Le 19/11/02, à St-Pierre d’Aurillac, Julia St-Marc, 77 ans, est fauchée par un chauffard qui prend la fuite. Elle décède dans les heures qui suivent.

Un an plus tard l’adjudant-chef de gendarmerie Bécourt annonce à la famille que le chauffard a été identifié. Mais, selon le procureur, le secret de l’enquête leur dénie le droit de connaître le nom du conducteur, ajoute-t-il.

On sait que ce conducteur, dès qu’il a été identifié, a été présenté devant un juge d’instruction, puis très vite relâché.

Après intervention de l’assureur de la famille, alors que l’affaire traîne, celle-ci apprend que le rapport de gendarmerie a été égaré par le parquet de Bordeaux…

En mars 2005, une copie de ce même rapport est à nouveau transmise au parquet par la gendarmerie. Et en juin 2005 la famille apprend que l’affaire a été … classée sans suite !!!

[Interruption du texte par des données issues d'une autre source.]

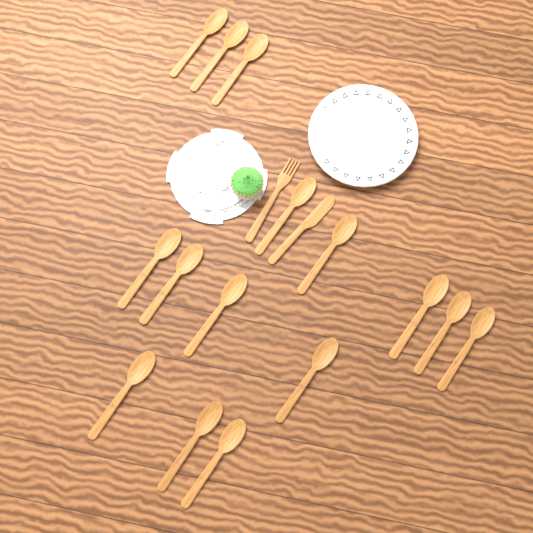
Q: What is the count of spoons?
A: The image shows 15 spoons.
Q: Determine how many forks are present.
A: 1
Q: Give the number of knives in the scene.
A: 1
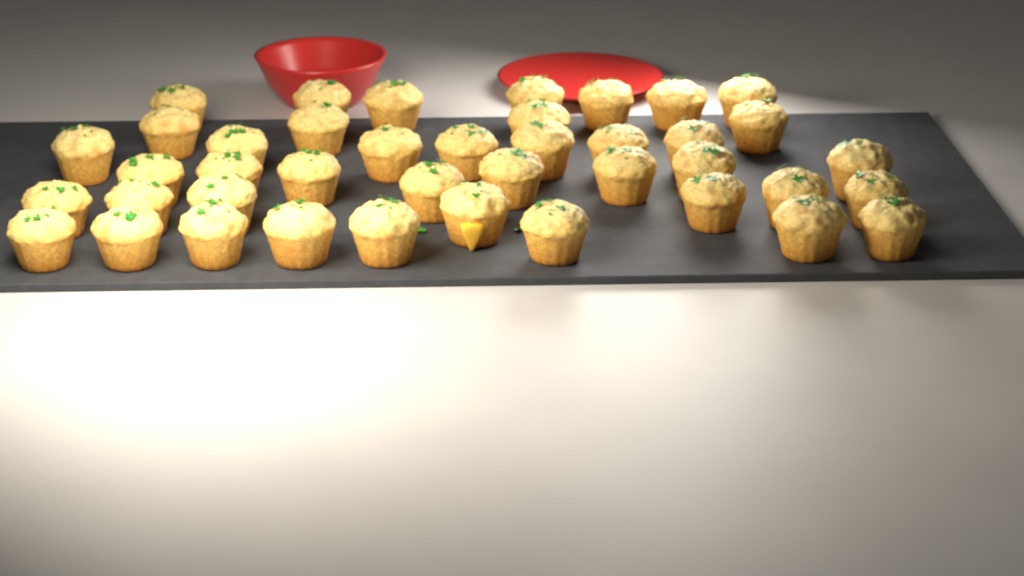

Curieuse justice qui permet à un individu de continuer d’aller librement et sans doute de conduire alors qu’il est délinquant à double titre: – d’une part pour homicide involontaire et passible de 3 ans d’emprisonnement et de quelques milliers d’euros d’amende (300 000 F à l’époque) sans compter une suspension de permis de conduire de 5 ans, – d’autre part pour délit de fuite passible d’une peine de 2 ans de prison et 200 000 F d’amende …

Curieuse justice encore qui égare un dossier de cette importance, ce qui témoigne d’un certain foutoir dans ce tribunal.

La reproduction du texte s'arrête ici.